:: Your goal ::
State how many lines in the material contain the word "Trollhättan", counting only matches with the same capitalization. Give the number alone.

(Stored data entries)
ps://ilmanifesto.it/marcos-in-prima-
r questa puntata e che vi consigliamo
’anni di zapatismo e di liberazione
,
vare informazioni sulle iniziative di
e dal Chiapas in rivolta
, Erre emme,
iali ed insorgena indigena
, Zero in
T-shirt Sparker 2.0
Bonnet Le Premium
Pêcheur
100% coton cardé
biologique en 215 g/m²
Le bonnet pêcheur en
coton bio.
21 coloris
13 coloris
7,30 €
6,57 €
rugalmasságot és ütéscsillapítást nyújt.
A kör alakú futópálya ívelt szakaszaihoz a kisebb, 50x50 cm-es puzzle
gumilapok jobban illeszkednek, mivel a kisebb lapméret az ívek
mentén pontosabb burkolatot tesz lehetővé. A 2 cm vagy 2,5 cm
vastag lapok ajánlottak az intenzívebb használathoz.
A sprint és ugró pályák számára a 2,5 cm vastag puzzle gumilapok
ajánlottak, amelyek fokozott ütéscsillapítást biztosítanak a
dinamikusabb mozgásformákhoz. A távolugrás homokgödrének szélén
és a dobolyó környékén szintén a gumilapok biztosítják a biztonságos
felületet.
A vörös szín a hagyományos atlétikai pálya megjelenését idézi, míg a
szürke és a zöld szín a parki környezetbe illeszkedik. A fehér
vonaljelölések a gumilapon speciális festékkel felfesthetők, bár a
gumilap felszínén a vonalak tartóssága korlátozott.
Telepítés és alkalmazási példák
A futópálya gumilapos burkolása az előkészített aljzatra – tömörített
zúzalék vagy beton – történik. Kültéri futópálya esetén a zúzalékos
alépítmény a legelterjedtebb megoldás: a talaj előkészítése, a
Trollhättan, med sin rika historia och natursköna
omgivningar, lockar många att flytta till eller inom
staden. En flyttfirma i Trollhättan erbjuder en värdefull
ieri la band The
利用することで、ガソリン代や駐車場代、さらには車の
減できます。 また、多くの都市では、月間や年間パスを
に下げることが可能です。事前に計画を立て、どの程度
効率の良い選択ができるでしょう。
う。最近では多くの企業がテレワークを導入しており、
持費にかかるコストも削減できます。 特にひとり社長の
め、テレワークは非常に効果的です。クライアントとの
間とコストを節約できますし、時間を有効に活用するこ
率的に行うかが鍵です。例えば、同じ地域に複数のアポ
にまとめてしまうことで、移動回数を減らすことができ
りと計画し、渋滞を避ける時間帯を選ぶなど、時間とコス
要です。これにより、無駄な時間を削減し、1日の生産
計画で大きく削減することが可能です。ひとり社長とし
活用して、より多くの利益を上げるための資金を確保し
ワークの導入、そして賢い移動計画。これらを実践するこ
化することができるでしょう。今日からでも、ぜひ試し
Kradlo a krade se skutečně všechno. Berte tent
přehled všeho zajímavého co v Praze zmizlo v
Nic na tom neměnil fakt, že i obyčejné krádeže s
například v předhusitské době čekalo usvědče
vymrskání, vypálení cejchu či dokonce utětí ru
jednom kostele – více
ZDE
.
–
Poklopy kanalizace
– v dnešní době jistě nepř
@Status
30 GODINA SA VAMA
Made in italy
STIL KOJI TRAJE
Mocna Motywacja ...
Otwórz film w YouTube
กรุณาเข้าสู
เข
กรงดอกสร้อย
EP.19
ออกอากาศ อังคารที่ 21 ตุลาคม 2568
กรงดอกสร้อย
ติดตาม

:: Solved exercise ::
2